Entries drawn from a collection
────────────────────────────────────────
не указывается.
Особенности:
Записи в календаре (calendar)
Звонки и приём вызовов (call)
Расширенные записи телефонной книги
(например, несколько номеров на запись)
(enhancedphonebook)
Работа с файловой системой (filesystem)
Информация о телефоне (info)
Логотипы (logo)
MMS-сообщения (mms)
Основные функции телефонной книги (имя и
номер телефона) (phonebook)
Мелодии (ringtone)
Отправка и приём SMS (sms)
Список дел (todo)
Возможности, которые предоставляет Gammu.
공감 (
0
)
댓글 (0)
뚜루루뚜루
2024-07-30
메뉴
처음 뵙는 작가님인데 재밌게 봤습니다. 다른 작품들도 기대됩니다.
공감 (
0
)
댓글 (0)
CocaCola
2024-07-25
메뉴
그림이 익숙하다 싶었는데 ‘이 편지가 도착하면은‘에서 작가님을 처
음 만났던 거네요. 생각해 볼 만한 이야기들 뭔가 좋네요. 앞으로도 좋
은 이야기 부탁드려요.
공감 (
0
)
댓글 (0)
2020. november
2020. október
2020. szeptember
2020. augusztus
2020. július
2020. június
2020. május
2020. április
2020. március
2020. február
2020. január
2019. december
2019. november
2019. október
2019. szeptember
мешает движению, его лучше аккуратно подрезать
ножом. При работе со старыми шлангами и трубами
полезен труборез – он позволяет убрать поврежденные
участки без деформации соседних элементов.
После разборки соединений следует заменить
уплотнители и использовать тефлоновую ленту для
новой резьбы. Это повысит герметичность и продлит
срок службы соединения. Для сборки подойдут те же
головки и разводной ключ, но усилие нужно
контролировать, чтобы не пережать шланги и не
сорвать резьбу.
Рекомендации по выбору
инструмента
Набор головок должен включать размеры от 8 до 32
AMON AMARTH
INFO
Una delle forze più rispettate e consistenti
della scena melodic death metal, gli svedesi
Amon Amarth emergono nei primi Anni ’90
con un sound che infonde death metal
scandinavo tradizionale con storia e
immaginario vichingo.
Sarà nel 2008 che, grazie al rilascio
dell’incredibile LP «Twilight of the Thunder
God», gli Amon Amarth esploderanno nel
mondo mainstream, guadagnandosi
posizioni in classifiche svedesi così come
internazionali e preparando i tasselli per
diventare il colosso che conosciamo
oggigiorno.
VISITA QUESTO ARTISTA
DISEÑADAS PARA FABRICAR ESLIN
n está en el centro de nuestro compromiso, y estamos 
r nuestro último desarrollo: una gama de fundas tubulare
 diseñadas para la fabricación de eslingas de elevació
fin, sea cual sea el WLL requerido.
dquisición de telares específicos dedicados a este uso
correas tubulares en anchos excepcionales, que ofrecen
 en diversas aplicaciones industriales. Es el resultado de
────────────────────────────────────────
Render the lines of the material, from its first line up to and including the line containing "головки и разводной ключ, но усилие нужно", as a JSON list of strings with one string per line and blank lines omitted.

§ **OUTPUT FOR THIS EXERCISE**
[
  "не указывается.",
  "Особенности:",
  "Записи в календаре (calendar)",
  "Звонки и приём вызовов (call)",
  "Расширенные записи телефонной книги",
  "(например, несколько номеров на запись)",
  "(enhancedphonebook)",
  "Работа с файловой системой (filesystem)",
  "Информация о телефоне (info)",
  "Логотипы (logo)",
  "MMS-сообщения (mms)",
  "Основные функции телефонной книги (имя и",
  "номер телефона) (phonebook)",
  "Мелодии (ringtone)",
  "Отправка и приём SMS (sms)",
  "Список дел (todo)",
  "Возможности, которые предоставляет Gammu.",
  "공감 (",
  "0",
  ")",
  "댓글 (0)",
  "뚜루루뚜루",
  "2024-07-30",
  "메뉴",
  "처음 뵙는 작가님인데 재밌게 봤습니다. 다른 작품들도 기대됩니다.",
  "공감 (",
  "0",
  ")",
  "댓글 (0)",
  "CocaCola",
  "2024-07-25",
  "메뉴",
  "그림이 익숙하다 싶었는데 ‘이 편지가 도착하면은‘에서 작가님을 처",
  "음 만났던 거네요. 생각해 볼 만한 이야기들 뭔가 좋네요. 앞으로도 좋",
  "은 이야기 부탁드려요.",
  "공감 (",
  "0",
  ")",
  "댓글 (0)",
  "2020. november",
  "2020. október",
  "2020. szeptember",
  "2020. augusztus",
  "2020. július",
  "2020. június",
  "2020. május",
  "2020. április",
  "2020. március",
  "2020. február",
  "2020. január",
  "2019. december",
  "2019. november",
  "2019. október",
  "2019. szeptember",
  "мешает движению, его лучше аккуратно подрезать",
  "ножом. При работе со старыми шлангами и трубами",
  "полезен труборез – он позволяет убрать поврежденные",
  "участки без деформации соседних элементов.",
  "После разборки соединений следует заменить",
  "уплотнители и использовать тефлоновую ленту для",
  "новой резьбы. Это повысит герметичность и продлит",
  "срок службы соединения. Для сборки подойдут те же",
  "головки и разводной ключ, но усилие нужно"
]